Султан, кажется, понял, о чем пойдет речь. Хочет вернуться в свою веру, хочет креститься… Обещал исполнить, не мог не сделать этого, последняя воля умирающего человека священна во всех религиях.

Но если Хуррем крестится, ей рая не видать, тогда они никогда не встретятся, никогда в вечности. Это несправедливо! Почему судьба столь несправедлива к этой женщине, к нему?!

Хуррем столько сделала доброго для тех же стамбульцев, но они всегда распускали о ней гадкие слухи, лечились в построенных ею больницах, обедали в столовых, которые содержала она, набирали воду в фонтанах, построенных на ее деньги… да мало ли что? И все равно верили, что она ведьма.

Ей приписали все казни, о которых и не знала, ее обвинили во всех бедах султанской семьи, она уже давно перестала завоевывать хорошее отношение горожан, просто строила и давала деньги на содержание больниц, столовых, имаретов, мечетей и медресе, просто оплачивала новые арыки с водой и ремонт обветшалых крыш рынков, дороги и посадки…

Правильно делала, тот, кто ждет благодарности за свои благодеяния, недостоин похвалы Аллаха…

Мысль об этом вернула Сулеймана к действительности. Неужели она всю жизнь расплачивается за то, что сменила веру?! Никогда об этом не упоминала, никогда не жалела, а он никогда не задумывался. Хуррем хорошая мусульманка, даже хадж совершила, о чем все вокруг тут же забыли…

На ее шее билась тоненькая синяя ниточка, а еще Хуррем пыталась проглотить комок, вставший в горле, чтобы произнести эту самую последнюю волю…
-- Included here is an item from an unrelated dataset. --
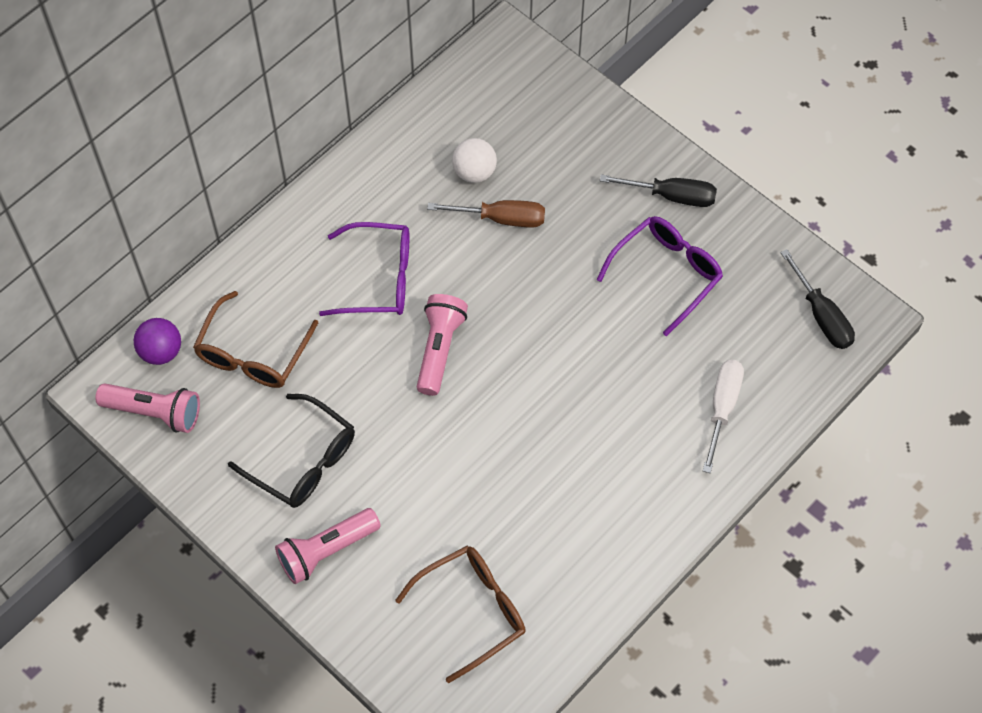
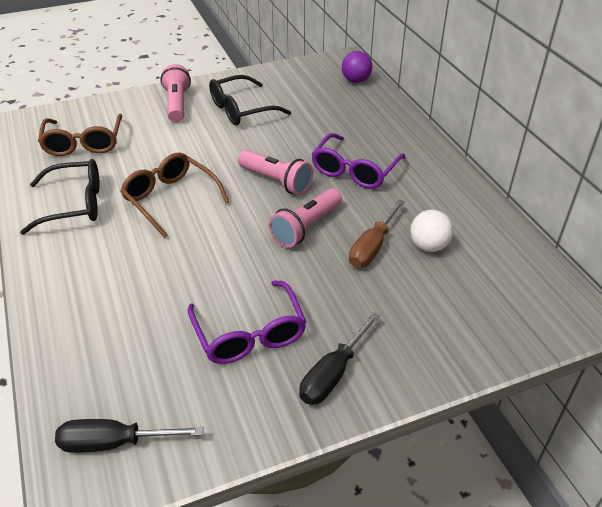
camera: 115 degrees right, 20 degrees down
(154, 412) = (316, 71): pink flashlight -> pink flashlight (306, 227)
(252, 354) = (331, 109): brown glasses -> brown glasses (170, 199)
(587, 537) = (75, 204): none -> black glasses
(722, 408) = (94, 318): white screwdriver -> none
Он столько раз, особенно в последние мучительные недели, твердил, что готов ради нее на все, твердил не только ей и себе, твердил всем вокруг и Богу во время молитв тоже! И вот пришло время решать. Действительно ли он готов?
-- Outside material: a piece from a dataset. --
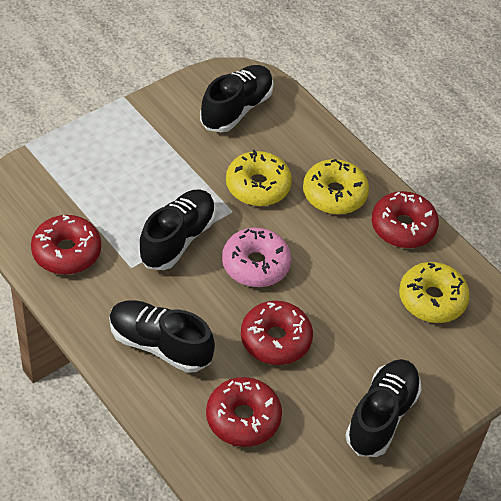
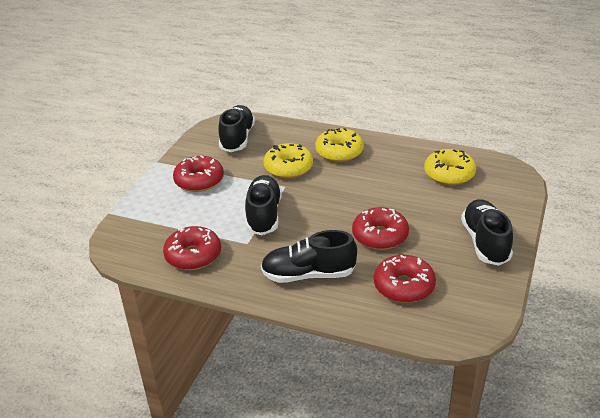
camera: 25 degrees left, 15 degrees down
(255, 264) = (327, 205): pink donut -> none
(403, 227) = (395, 149): red donut -> red donut (199, 181)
И вдруг понял, что его пугает только одно: они могут расстаться не только в земной жизни, из которой она скоро уйдет, но и в вечной тоже. Спасти ее душу для нее означало ему потерять ее же навсегда. Разве он, Тень Аллаха на Земле, мог отпустить ее в вечность не как мусульманку, а как неверную?!

– Сулейман, обещай мне…

О, Аллах! Выбора нет.

– Говори, обещаю.

– Ты… казнишь того сына, который… который восстанет против законной власти… обещай.

– Что?!

Чего угодно ожидал: что попросит сделать выбор в пользу ее любимца Баязида, что потребует отменить закон Фатиха, против которого боролась всю жизнь, пока была с ним рядом, что попросит позвать христианского священника… чего угодно, но только не этого!
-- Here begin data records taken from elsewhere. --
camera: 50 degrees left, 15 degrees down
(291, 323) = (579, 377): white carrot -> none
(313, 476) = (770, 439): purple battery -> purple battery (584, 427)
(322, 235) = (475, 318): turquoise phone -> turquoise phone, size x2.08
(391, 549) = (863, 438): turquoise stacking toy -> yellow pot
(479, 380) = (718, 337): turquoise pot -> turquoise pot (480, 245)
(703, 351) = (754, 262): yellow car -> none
Хуррем, которая только и знала, что твердила о жестокости закона Фатиха, доказывала, что братьев можно обязать жить в дружбе, теперь требовала обещать казнить одного из сыновей?

– Они должны… знать об этой воле… – Роксолана говорила уже с трудом, чувствовалось, что воздуха не хватает, как не хватает и сил. – Обещай… казнить…

– Обещаю.

Сыновья знали, но это не остановило Баязида.

Заглядывая в глубь своей души, Сулейман понимал, что младший сын восстал не против него самого, а против всегдашнего предпочтения ему Селима. Всю жизнь, с малых лет Баязид доказывал, что он если не лучше, то уж не хуже Селима, что более брата достоин престола, что тоже чего-то стоит.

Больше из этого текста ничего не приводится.